(Collected data)
Start of Block

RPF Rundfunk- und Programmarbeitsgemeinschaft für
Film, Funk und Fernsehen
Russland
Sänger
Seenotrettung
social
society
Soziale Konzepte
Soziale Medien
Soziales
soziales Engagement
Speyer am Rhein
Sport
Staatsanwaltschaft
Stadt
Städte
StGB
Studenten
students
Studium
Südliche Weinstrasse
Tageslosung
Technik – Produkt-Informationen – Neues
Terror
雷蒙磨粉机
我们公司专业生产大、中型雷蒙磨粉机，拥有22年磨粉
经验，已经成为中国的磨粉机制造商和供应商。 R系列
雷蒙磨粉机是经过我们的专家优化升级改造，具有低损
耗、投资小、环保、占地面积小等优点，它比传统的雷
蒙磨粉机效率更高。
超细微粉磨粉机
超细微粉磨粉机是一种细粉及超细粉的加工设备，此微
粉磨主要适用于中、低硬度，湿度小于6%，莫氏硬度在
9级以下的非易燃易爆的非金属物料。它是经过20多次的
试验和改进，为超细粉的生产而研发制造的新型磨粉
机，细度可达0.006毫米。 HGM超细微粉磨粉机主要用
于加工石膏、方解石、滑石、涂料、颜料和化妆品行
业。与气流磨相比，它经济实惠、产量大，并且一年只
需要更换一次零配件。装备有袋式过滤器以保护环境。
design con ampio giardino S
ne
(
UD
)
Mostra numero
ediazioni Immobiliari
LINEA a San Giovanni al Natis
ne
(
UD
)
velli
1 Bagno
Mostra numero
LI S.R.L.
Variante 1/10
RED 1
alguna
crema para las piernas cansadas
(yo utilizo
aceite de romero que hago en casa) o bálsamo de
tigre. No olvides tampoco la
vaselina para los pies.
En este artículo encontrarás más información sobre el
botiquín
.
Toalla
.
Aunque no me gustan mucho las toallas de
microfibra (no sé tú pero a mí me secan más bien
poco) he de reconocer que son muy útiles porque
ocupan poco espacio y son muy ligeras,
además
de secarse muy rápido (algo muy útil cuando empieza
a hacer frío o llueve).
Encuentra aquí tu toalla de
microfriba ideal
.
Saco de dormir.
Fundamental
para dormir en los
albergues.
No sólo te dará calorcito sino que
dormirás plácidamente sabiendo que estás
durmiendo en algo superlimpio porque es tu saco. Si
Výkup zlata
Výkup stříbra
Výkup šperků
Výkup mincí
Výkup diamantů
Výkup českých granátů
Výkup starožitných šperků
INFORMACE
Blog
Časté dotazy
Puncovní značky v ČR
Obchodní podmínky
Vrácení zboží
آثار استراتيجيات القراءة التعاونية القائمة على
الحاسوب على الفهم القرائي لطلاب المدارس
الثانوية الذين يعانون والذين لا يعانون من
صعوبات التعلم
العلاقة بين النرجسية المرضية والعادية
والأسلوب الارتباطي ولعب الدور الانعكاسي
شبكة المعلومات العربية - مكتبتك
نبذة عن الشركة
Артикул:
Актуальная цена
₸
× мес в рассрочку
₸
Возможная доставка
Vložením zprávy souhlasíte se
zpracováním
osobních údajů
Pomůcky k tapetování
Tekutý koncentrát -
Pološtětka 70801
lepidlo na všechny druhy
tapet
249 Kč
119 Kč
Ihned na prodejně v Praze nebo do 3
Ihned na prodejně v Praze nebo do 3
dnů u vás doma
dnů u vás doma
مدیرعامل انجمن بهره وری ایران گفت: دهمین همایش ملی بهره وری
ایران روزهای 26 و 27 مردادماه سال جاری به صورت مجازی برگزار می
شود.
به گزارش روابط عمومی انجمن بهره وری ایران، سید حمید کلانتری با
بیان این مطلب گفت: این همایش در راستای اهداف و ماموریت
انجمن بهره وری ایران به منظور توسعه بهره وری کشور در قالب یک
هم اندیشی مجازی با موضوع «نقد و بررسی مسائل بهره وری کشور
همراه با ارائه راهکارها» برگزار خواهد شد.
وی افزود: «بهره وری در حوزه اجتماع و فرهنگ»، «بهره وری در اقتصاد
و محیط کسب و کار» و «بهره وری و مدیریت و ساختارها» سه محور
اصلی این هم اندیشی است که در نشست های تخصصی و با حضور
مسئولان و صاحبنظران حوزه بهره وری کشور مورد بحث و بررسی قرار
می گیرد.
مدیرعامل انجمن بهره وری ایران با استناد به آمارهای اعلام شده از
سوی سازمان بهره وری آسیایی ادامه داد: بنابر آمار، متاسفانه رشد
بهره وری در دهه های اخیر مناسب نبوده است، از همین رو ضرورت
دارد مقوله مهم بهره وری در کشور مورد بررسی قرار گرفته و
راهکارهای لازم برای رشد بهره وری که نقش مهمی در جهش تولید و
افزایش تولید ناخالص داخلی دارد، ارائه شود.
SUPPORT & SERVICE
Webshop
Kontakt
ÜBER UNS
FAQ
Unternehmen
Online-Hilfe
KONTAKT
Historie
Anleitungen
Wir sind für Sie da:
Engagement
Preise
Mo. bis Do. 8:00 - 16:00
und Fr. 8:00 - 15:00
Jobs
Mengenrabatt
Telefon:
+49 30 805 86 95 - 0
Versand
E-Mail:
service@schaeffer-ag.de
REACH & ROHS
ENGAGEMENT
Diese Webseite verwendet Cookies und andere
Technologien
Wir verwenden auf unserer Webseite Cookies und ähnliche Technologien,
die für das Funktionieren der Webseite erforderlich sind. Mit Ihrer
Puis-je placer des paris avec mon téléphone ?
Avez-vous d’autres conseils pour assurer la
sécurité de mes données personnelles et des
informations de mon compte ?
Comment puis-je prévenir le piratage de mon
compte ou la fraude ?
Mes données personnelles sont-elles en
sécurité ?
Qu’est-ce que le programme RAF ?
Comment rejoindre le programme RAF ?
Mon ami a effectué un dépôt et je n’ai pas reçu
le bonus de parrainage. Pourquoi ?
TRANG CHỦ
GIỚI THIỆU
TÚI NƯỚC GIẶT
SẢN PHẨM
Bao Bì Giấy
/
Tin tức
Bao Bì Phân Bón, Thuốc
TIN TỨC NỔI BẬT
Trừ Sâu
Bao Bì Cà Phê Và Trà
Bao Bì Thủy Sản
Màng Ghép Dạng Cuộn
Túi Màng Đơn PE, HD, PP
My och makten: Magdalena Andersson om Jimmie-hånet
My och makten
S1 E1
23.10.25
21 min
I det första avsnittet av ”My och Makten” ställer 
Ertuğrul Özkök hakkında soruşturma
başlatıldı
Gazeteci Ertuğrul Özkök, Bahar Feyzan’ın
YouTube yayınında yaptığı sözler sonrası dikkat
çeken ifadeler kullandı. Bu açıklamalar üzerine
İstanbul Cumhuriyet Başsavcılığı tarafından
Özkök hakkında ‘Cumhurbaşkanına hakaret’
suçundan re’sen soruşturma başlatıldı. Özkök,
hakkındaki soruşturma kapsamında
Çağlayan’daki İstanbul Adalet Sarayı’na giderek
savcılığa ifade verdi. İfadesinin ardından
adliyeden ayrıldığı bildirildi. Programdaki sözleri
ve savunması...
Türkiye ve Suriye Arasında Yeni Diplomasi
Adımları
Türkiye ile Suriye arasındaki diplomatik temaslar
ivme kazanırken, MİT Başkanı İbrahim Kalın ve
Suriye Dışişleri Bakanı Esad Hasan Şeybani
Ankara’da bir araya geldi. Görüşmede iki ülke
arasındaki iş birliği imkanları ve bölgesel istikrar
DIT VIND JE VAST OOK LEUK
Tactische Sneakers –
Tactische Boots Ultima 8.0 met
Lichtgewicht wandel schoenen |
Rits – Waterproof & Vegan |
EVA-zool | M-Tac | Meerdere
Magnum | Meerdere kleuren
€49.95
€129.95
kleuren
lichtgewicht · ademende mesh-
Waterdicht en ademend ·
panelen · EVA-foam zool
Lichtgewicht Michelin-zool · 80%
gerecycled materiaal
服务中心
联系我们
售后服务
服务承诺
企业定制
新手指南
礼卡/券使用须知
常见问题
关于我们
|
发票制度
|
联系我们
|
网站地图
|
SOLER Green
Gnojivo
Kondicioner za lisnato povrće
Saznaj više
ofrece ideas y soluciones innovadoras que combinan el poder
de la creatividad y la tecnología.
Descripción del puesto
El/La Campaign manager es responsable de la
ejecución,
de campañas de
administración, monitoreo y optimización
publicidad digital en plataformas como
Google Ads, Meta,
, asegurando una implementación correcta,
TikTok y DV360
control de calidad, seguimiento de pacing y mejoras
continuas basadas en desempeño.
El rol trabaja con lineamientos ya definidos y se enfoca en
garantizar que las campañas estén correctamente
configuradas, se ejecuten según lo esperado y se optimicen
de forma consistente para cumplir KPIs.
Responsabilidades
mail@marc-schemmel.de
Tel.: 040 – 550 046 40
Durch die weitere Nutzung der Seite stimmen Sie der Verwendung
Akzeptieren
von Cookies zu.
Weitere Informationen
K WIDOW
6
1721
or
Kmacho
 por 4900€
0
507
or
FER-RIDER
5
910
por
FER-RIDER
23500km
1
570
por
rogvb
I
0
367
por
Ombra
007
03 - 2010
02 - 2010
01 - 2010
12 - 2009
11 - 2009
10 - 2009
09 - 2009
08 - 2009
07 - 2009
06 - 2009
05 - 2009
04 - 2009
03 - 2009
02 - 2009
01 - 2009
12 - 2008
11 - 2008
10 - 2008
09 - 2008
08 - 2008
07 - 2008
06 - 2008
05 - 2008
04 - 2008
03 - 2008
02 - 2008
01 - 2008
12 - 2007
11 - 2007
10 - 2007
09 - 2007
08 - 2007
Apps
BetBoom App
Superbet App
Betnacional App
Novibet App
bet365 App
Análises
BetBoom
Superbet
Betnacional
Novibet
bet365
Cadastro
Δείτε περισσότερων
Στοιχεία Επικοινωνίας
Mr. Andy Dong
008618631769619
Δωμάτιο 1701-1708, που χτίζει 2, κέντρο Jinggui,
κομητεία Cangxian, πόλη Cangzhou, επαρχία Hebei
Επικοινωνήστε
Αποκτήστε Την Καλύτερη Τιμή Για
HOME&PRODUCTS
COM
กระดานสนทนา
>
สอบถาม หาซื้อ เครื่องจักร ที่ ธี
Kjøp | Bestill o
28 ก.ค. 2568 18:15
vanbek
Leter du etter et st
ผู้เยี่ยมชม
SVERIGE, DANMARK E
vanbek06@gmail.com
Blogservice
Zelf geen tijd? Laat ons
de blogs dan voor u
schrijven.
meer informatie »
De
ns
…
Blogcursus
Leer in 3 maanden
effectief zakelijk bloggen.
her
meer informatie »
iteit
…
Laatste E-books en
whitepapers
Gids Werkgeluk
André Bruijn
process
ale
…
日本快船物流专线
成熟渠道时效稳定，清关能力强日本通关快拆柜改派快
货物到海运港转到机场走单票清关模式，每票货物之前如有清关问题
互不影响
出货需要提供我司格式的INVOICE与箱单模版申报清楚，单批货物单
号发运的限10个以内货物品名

End of Block

### Activity
Using the records above, output exactly the lines from the first through the line that contains "我们公司专业生产大、中型雷蒙磨粉机，拥有22年磨粉", with both of those included.

### Solved problem
RPF Rundfunk- und Programmarbeitsgemeinschaft für
Film, Funk und Fernsehen
Russland
Sänger
Seenotrettung
social
society
Soziale Konzepte
Soziale Medien
Soziales
soziales Engagement
Speyer am Rhein
Sport
Staatsanwaltschaft
Stadt
Städte
StGB
Studenten
students
Studium
Südliche Weinstrasse
Tageslosung
Technik – Produkt-Informationen – Neues
Terror
雷蒙磨粉机
我们公司专业生产大、中型雷蒙磨粉机，拥有22年磨粉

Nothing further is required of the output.